03/07/2018 1:18 pm EST

Focus: STOCKS

Marvin Appel

President, Signalert Asset Management LLC

State of the market—Stocks hold their ground 4%-6% off their Feb. 8 lows but remain volatile. I expect another attempt to retest those lows. Our intermediate-term U.S. equity timing model remains on a Buy signal, says Marvin Appel, MD, PhD.

However, we have reduced equity positions for our money management clients in order to mitigate the elevated volatility in case stocks turn unexpectedly weak. 

The chart of the S&P 500 Index (SPX) shows that the market has spent the past three weeks in the vicinity of the middle Bollinger band (20-day moving average), consistent with a neutral near-term trend. 

The advance-decline line is similarly in a three week old neutral trend. However, this is not a market to be complacent about. Note that the average daily percentage move up or down is now almost 1.2%, well above its 20-year average of approximately ¾%. 

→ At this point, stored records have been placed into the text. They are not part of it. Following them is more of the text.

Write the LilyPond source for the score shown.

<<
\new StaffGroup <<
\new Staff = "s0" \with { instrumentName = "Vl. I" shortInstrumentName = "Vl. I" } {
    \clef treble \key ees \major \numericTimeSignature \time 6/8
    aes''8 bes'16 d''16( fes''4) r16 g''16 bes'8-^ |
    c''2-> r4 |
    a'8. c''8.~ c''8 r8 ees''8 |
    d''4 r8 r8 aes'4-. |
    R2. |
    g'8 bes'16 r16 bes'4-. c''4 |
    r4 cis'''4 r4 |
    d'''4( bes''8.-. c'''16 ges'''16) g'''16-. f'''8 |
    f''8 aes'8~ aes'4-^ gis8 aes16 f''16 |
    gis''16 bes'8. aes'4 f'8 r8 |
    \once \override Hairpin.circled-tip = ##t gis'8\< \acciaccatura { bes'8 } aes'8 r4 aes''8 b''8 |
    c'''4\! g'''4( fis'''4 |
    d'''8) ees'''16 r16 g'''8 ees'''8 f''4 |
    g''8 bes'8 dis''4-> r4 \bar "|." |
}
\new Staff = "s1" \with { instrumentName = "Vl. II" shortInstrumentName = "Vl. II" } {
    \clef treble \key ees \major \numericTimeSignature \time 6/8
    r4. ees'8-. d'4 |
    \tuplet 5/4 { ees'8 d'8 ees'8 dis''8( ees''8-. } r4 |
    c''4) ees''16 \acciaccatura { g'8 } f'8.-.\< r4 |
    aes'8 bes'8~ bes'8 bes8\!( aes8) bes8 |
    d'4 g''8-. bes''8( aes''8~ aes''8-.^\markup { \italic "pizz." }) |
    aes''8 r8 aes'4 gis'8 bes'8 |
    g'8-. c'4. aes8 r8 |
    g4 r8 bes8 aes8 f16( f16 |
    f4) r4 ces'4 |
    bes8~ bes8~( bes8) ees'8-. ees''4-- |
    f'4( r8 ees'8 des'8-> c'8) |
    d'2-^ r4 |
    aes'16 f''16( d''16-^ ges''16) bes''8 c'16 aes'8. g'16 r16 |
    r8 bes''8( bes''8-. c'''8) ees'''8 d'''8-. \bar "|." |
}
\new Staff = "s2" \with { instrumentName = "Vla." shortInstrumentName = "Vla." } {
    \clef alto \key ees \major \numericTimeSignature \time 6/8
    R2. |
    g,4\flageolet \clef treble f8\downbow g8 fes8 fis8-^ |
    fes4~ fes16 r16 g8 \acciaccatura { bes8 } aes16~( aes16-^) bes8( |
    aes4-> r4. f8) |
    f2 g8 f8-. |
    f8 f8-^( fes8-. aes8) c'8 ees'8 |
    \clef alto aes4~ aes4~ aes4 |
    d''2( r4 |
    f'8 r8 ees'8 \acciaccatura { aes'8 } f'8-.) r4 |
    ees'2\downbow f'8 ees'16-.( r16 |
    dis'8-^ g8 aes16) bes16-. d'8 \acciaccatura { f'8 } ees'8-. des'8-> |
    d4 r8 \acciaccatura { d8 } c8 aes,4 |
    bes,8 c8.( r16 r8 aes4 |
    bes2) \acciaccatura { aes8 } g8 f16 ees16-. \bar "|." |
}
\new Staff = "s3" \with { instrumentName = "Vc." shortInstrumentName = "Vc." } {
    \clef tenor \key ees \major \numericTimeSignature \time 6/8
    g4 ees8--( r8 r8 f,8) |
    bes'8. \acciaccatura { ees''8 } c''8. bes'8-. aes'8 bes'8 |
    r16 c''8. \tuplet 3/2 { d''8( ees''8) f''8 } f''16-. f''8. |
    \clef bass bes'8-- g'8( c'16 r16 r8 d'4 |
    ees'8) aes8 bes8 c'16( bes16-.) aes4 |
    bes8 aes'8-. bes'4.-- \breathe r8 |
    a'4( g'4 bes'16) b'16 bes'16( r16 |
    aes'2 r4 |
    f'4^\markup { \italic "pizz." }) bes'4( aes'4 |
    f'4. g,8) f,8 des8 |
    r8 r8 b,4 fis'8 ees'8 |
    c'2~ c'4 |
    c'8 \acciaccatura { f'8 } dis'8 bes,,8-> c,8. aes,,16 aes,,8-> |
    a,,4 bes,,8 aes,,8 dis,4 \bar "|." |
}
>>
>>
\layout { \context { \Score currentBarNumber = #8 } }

As recently as last October volatility was practically nonexistent, with an average daily move of less than 0.2%. 

chart

The expected retest of the Feb. 8 lows should entail another touch of the lower Bollinger band, implying a pullback of 4%-5%.  However, at this point, it does not appear that anything worse than that is in the cards for the next two months at least.  (Risk will increase in the unfavorable May-October period.) 

It is not yet clear to me whether we are at the beginning of a several-month topping process as a prelude to another leg down or whether this was just a short interruption of an ongoing bull market. 

For now, with our models positive, subscribers should ride out the volatility. However, we should all be alert to the possibility of a more serious summer correction.